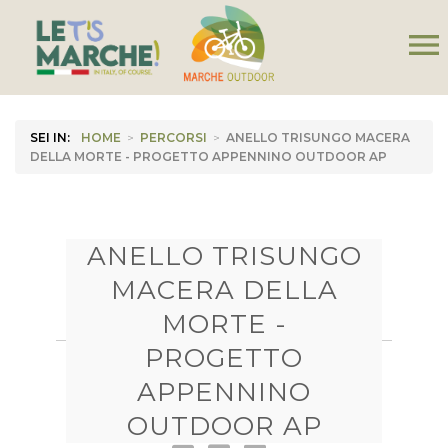
menu
SEI IN:
HOME
>
PERCORSI
>
ANELLO TRISUNGO MACERA
DELLA MORTE - PROGETTO APPENNINO OUTDOOR AP
ANELLO TRISUNGO
MACERA DELLA
MORTE -
PROGETTO
APPENNINO
OUTDOOR AP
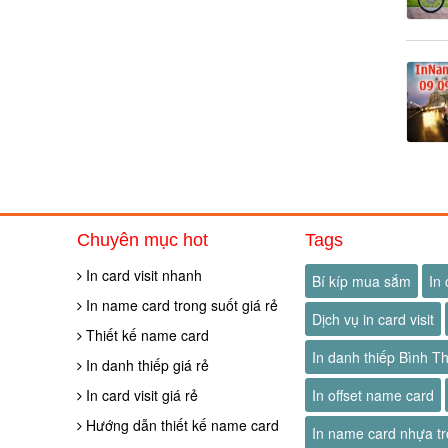
Chuyên mục hot
Tags
In card visit nhanh
Bí kíp mua sắm
In 
In name card trong suốt giá rẻ
Dịch vụ in card visit
Thiết kế name card
In danh thiếp Bình T
In danh thiếp giá rẻ
In card visit giá rẻ
In offset name card
Hướng dẫn thiết kế name card
In name card nhựa tr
* * *
## Work item
Could you pull out every line of the data from the one containing "Chuyên mục hot" through the last line, both ends included, and reproduce each line character for character?

## Worked solution
Chuyên mục hot
Tags
In card visit nhanh
Bí kíp mua sắm
In 
In name card trong suốt giá rẻ
Dịch vụ in card visit
Thiết kế name card
In danh thiếp Bình T
In danh thiếp giá rẻ
In card visit giá rẻ
In offset name card
Hướng dẫn thiết kế name card
In name card nhựa tr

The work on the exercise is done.